● SUPPLIED ENTRIES:

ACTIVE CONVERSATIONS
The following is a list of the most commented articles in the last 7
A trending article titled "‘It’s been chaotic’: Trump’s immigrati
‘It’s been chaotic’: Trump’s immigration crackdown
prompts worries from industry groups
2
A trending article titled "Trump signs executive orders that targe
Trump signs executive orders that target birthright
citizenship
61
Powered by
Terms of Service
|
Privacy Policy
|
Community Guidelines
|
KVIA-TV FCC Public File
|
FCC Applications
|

* * *

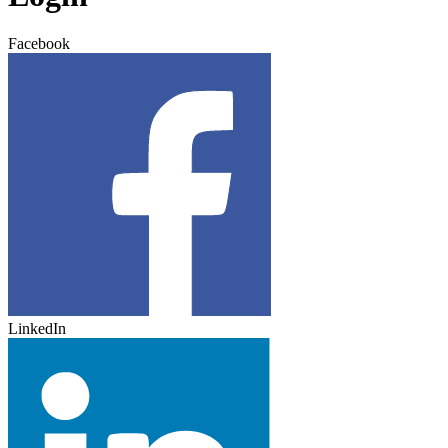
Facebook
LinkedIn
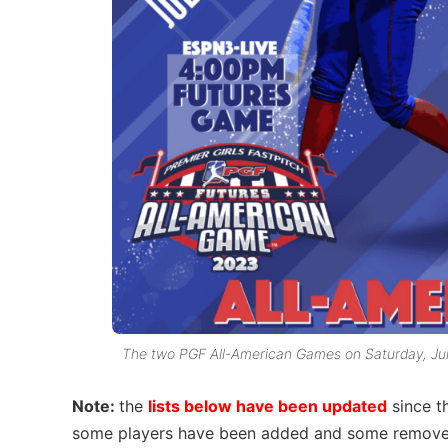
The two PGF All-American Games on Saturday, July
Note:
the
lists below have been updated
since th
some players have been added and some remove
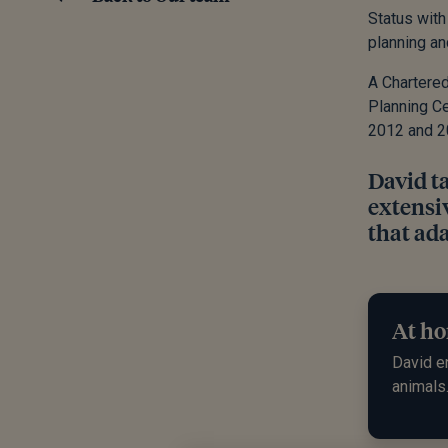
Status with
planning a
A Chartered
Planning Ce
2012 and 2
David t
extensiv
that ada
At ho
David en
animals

● PROBLEM TO SOLVE: Locate every row above that contains the word "Trump" and copy each of those rows.

● TASK ANSWER:
A trending article titled "‘It’s been chaotic’: Trump’s immigrati
‘It’s been chaotic’: Trump’s immigration crackdown
A trending article titled "Trump signs executive orders that targe
Trump signs executive orders that target birthright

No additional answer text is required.